(Stored entries)
▬▬▬▬▬▬

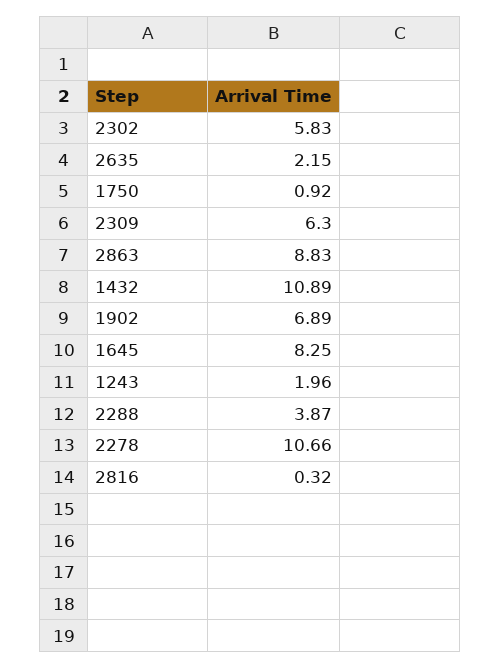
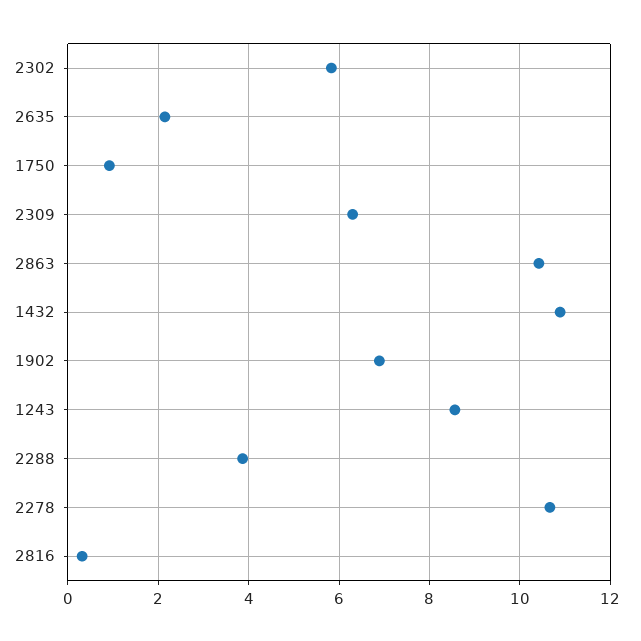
  {
    "2302": 5.83,
    "2635": 2.15,
    "1750": 0.92,
    "2309": 6.3,
-   "2863": 8.83,
+   "2863": 10.4,
    "1432": 10.89,
    "1902": 6.89,
-   "1645": 8.25,
-   "1243": 1.96,
+   "1243": 8.6,
    "2288": 3.87,
    "2278": 10.66,
    "2816": 0.32
  }

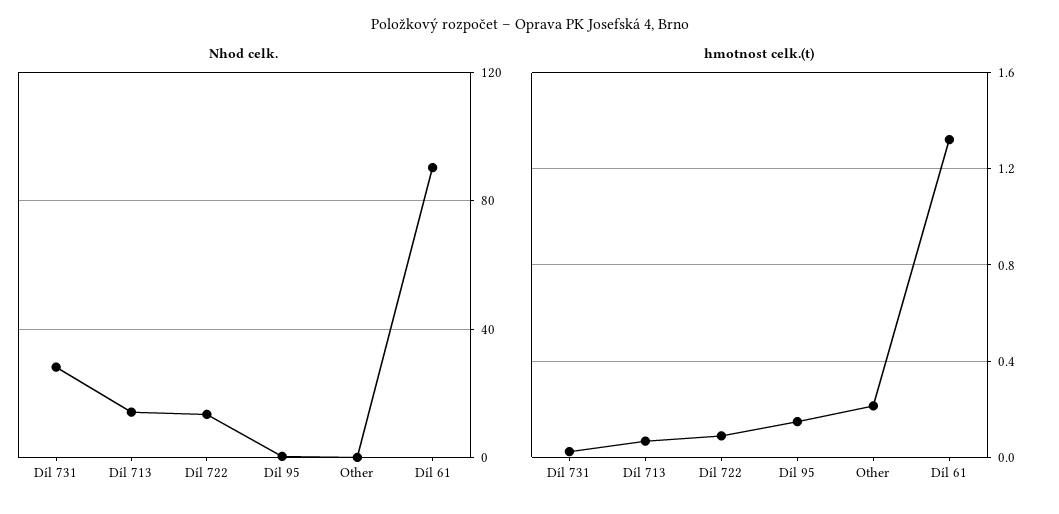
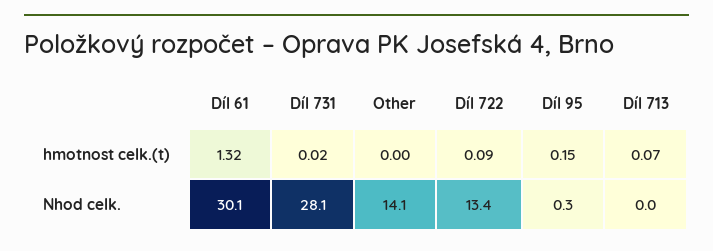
  {
    "Nhod celk.": {
      "Díl 731": 28.1,
-     "Díl 713": 15,
+     "Díl 713": 0,
      "Díl 722": 13.4,
      "Díl 95": 0.3,
-     "Other": 0,
+     "Other": 14.1,
-     "Díl 61": 90
+     "Díl 61": 30.1
    },
    "hmotnost celk.(t)": {
      "Díl 731": 0.02,
      "Díl 713": 0.07,
      "Díl 722": 0.09,
      "Díl 95": 0.15,
-     "Other": 0.2,
+     "Other": 0,
      "Díl 61": 1.32
    }
  }

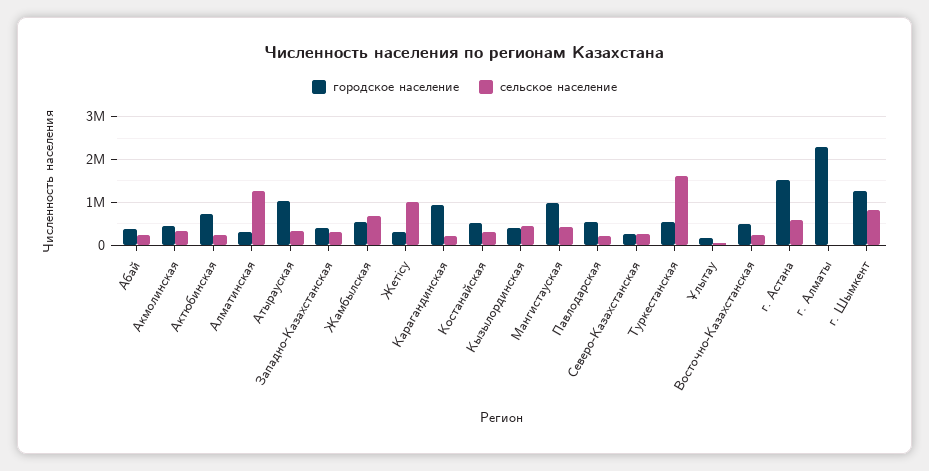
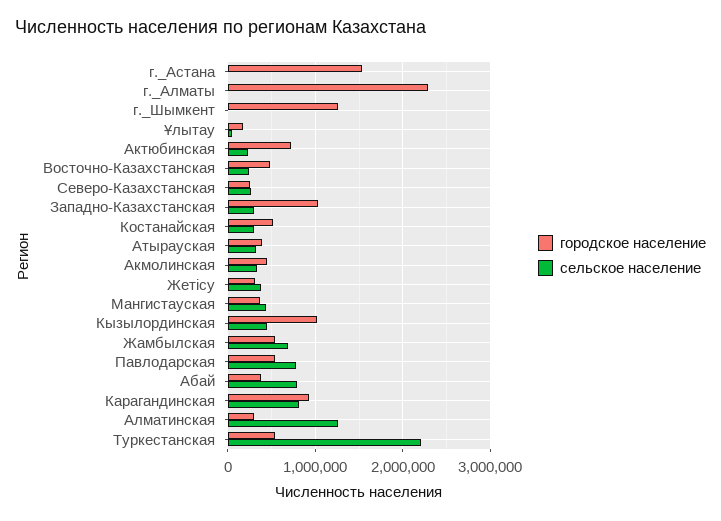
  {
    "городское население": {
      "Абай": 400000,
      "Акмолинская": 500000,
      "Актюбинская": 700000,
      "Алматинская": 300000,
-     "Атырауская": 1000000,
+     "Атырауская": 400000,
-     "Западно-Казахстанская": 400000,
+     "Западно-Казахстанская": 1000000,
      "Жамбылская": 500000,
      "Жетісу": 300000,
      "Карагандинская": 900000,
      "Костанайская": 500000,
-     "Кызылординская": 400000,
+     "Кызылординская": 1000000,
-     "Мангистауская": 1000000,
+     "Мангистауская": 400000,
      "Павлодарская": 500000,
      "Северо-Казахстанская": 300000,
      "Туркестанская": 500000,
      "Ұлытау": 200000,
      "Восточно-Казахстанская": 500000,
      "г. Астана": 1500000,
      "г. Алматы": 2300000,
      "г. Шымкент": 1300000
    },
    "сельское население": {
-     "Абай": 200000,
+     "Абай": 800000,
      "Акмолинская": 300000,
      "Актюбинская": 200000,
      "Алматинская": 1300000,
      "Атырауская": 300000,
      "Западно-Казахстанская": 300000,
      "Жамбылская": 700000,
-     "Жетісу": 1000000,
+     "Жетісу": 400000,
-     "Карагандинская": 200000,
+     "Карагандинская": 800000,
      "Костанайская": 300000,
      "Кызылординская": 400000,
      "Мангистауская": 400000,
-     "Павлодарская": 200000,
+     "Павлодарская": 800000,
      "Северо-Казахстанская": 300000,
-     "Туркестанская": 1600000,
+     "Туркестанская": 2200000,
      "Ұлытау": 0,
      "Восточно-Казахстанская": 200000,
-     "г. Астана": 600000,
+     "г. Астана": 0,
      "г. Алматы": 0,
-     "г. Шымкент": 800000
+     "г. Шымкент": 0
    }
  }

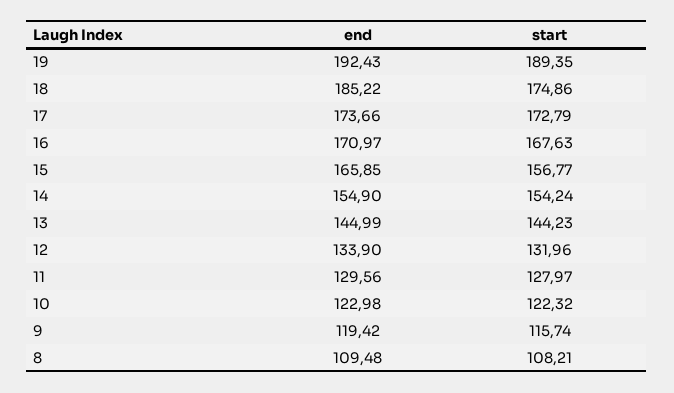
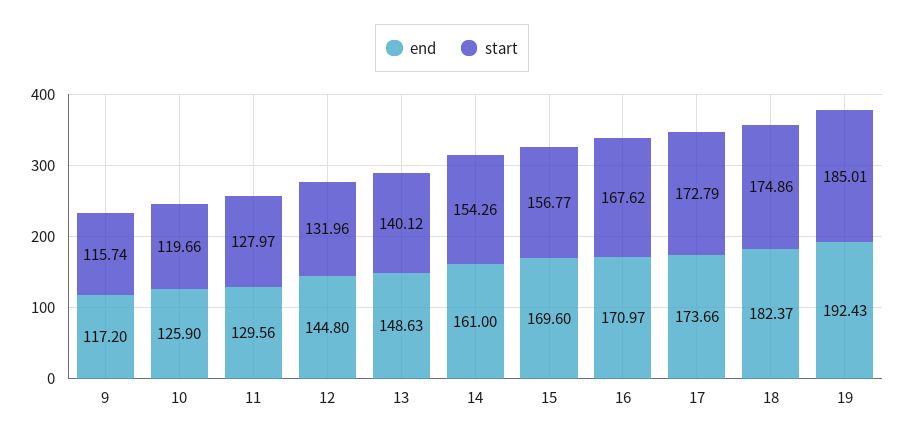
  {
    "end": {
      "19": 192.43,
-     "18": 185.22,
+     "18": 182.37,
      "17": 173.66,
      "16": 170.97,
-     "15": 165.85,
+     "15": 169.6,
-     "14": 154.9,
+     "14": 161,
-     "13": 144.99,
+     "13": 148.63,
-     "12": 133.9,
+     "12": 144.8,
      "11": 129.56,
-     "10": 122.98,
+     "10": 125.9,
-     "9": 119.42,
+     "9": 117.2
-     "8": 109.48
    },
    "start": {
-     "19": 189.35,
+     "19": 185.01,
      "18": 174.86,
      "17": 172.79,
-     "16": 167.63,
+     "16": 167.62,
      "15": 156.77,
-     "14": 154.24,
+     "14": 154.26,
-     "13": 144.23,
+     "13": 140.12,
      "12": 131.96,
      "11": 127.97,
-     "10": 122.32,
+     "10": 119.66,
-     "9": 115.74,
+     "9": 115.74
-     "8": 108.21
    }
  }

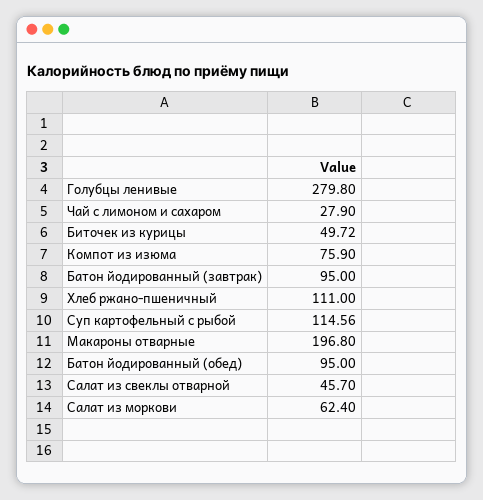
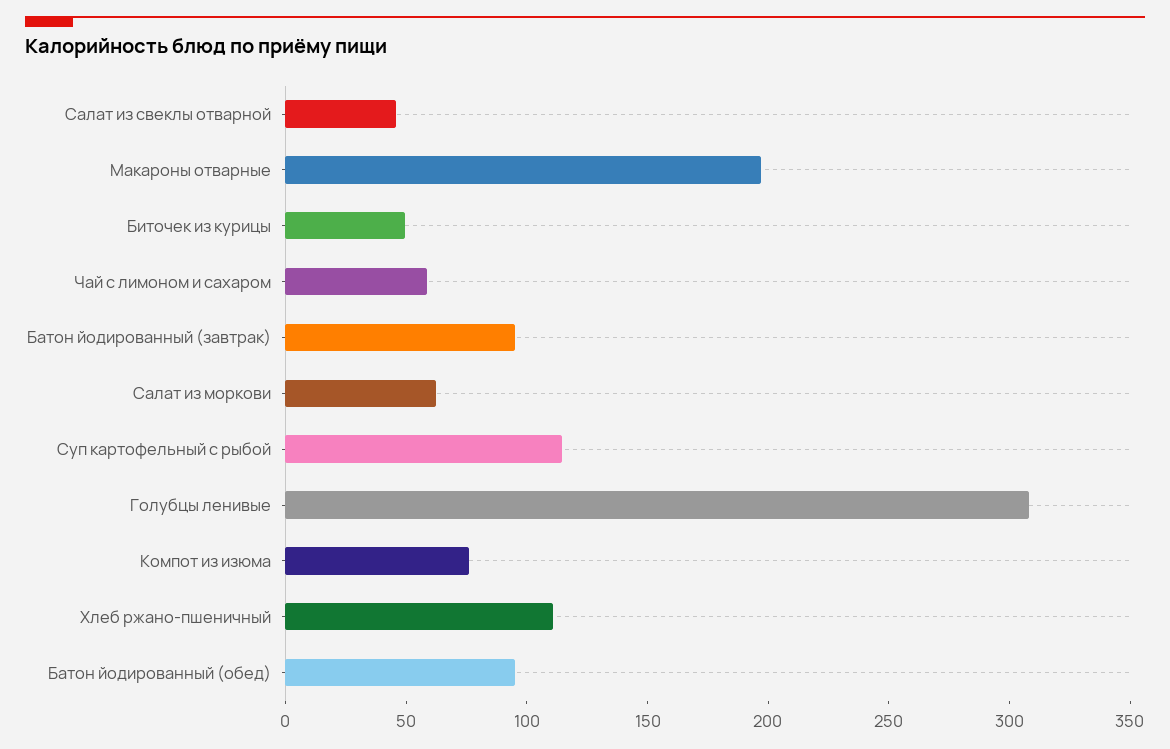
  {
-   "Голубцы ленивые": 279.8,
+   "Голубцы ленивые": 310,
-   "Чай с лимоном и сахаром": 27.9,
+   "Чай с лимоном и сахаром": 60,
    "Биточек из курицы": 49.72,
    "Компот из изюма": 75.9,
    "Батон йодированный (завтрак)": 95,
    "Хлеб ржано-пшеничный": 111,
    "Суп картофельный с рыбой": 114.56,
    "Макароны отварные": 196.8,
    "Батон йодированный (обед)": 95,
    "Салат из свеклы отварной": 45.7,
    "Салат из моркови": 62.4
  }

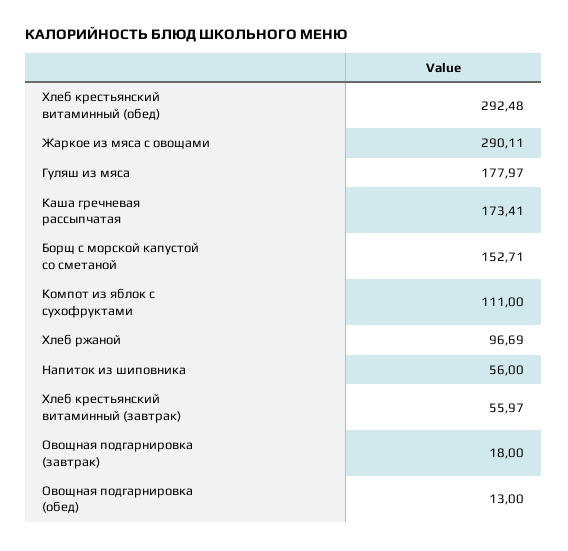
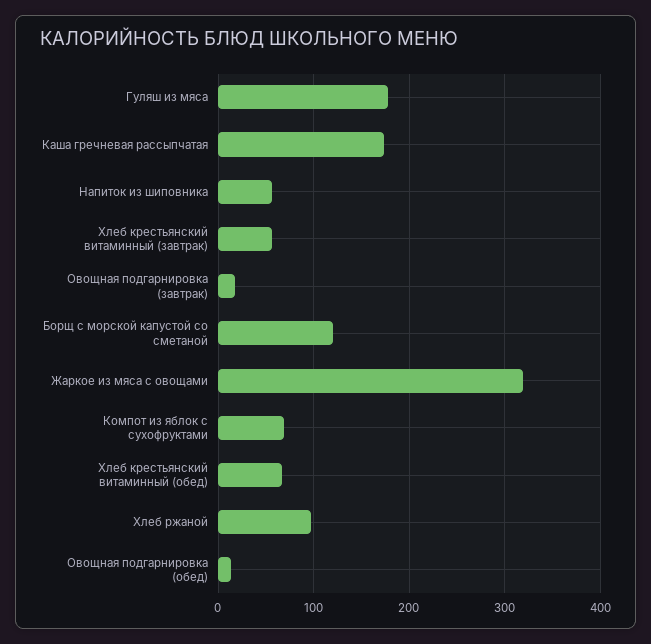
  {
-   "Хлеб крестьянский витаминный (обед)": 292.48,
+   "Хлеб крестьянский витаминный (обед)": 70,
-   "Жаркое из мяса с овощами": 290.11,
+   "Жаркое из мяса с овощами": 320,
    "Гуляш из мяса": 177.97,
    "Каша гречневая рассыпчатая": 173.41,
-   "Борщ с морской капустой со сметаной": 152.71,
+   "Борщ с морской капустой со сметаной": 120,
-   "Компот из яблок с сухофруктами": 111,
+   "Компот из яблок с сухофруктами": 70,
    "Хлеб ржаной": 96.69,
    "Напиток из шиповника": 56,
    "Хлеб крестьянский витаминный (завтрак)": 55.97,
    "Овощная подгарнировка (завтрак)": 18,
    "Овощная подгарнировка (обед)": 13
  }

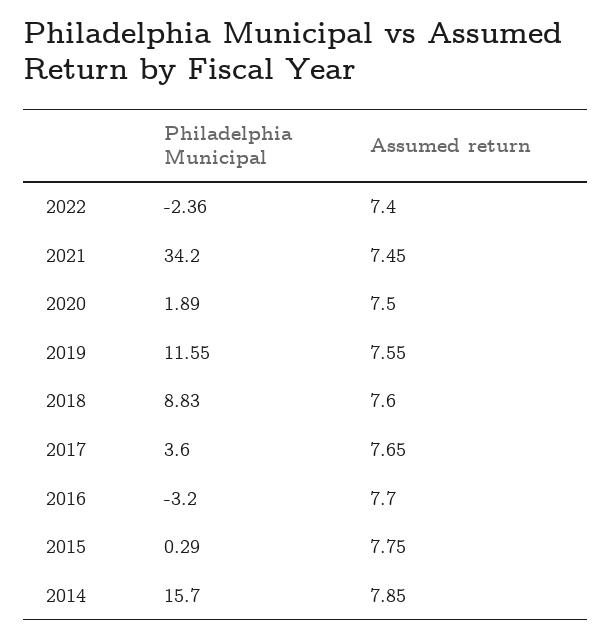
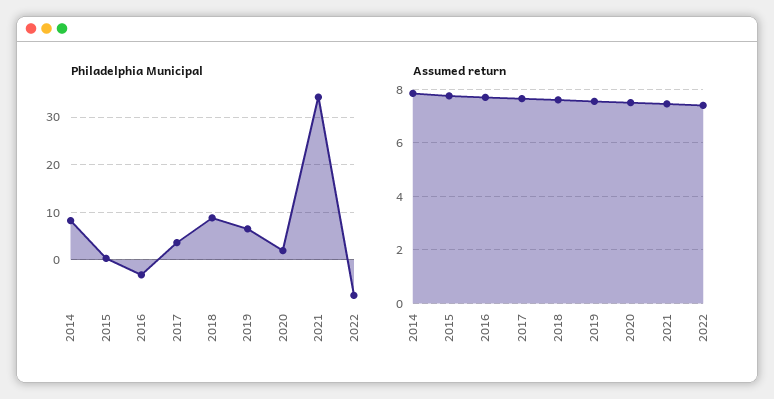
  {
    "Philadelphia Municipal": {
-     "2022": -2.36,
+     "2022": -8,
      "2021": 34.2,
      "2020": 1.89,
-     "2019": 11.55,
+     "2019": 6,
      "2018": 8.83,
      "2017": 3.6,
      "2016": -3.2,
      "2015": 0.29,
-     "2014": 15.7
+     "2014": 8
    },
    "Assumed return": {
      "2022": 7.4,
      "2021": 7.45,
      "2020": 7.5,
      "2019": 7.55,
      "2018": 7.6,
      "2017": 7.65,
      "2016": 7.7,
      "2015": 7.75,
      "2014": 7.85
    }
  }

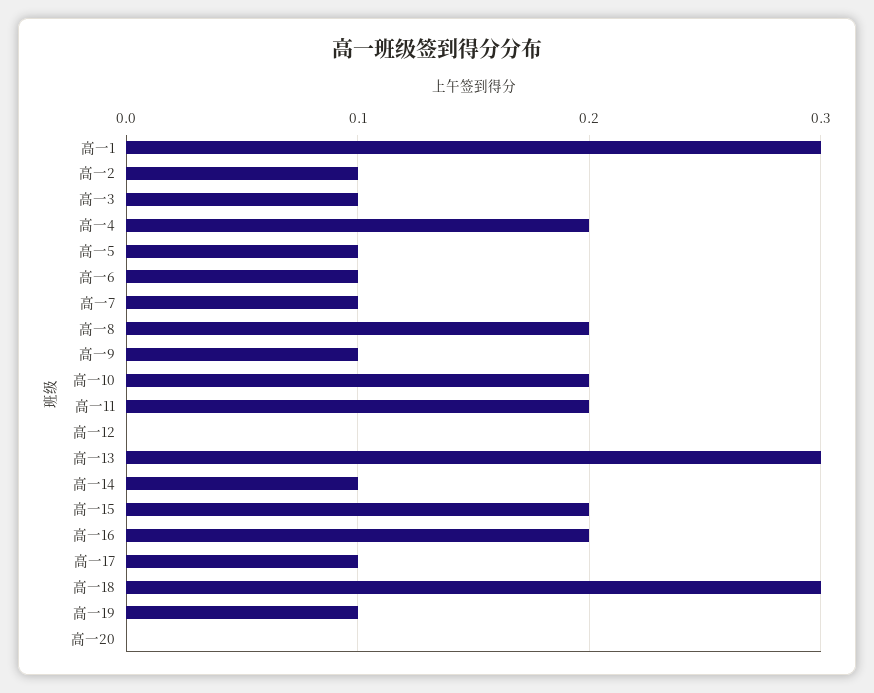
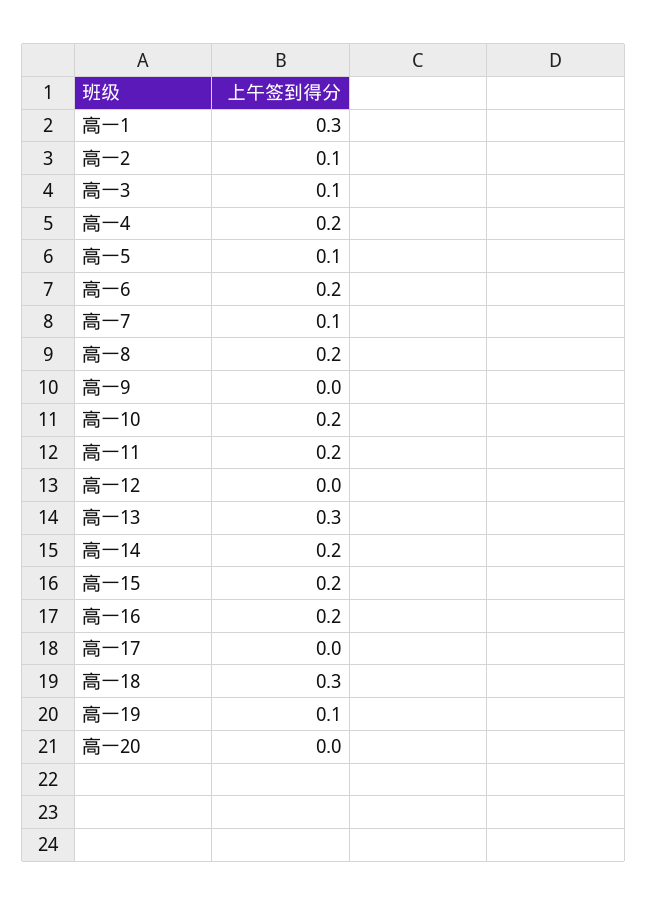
  {
    "高一1": 0.3,
    "高一2": 0.1,
    "高一3": 0.1,
    "高一4": 0.2,
    "高一5": 0.1,
-   "高一6": 0.1,
+   "高一6": 0.2,
    "高一7": 0.1,
    "高一8": 0.2,
-   "高一9": 0.1,
+   "高一9": 0,
    "高一10": 0.2,
    "高一11": 0.2,
    "高一12": 0,
    "高一13": 0.3,
-   "高一14": 0.1,
+   "高一14": 0.2,
    "高一15": 0.2,
    "高一16": 0.2,
-   "高一17": 0.1,
+   "高一17": 0,
    "高一18": 0.3,
    "高一19": 0.1,
    "高一20": 0
  }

▬▬▬▬▬▬

TO-DO ITEM:
Nothing but a number should be given: the count of lines in the entries that contain the word "Хлеб".

TASK ANSWER:
5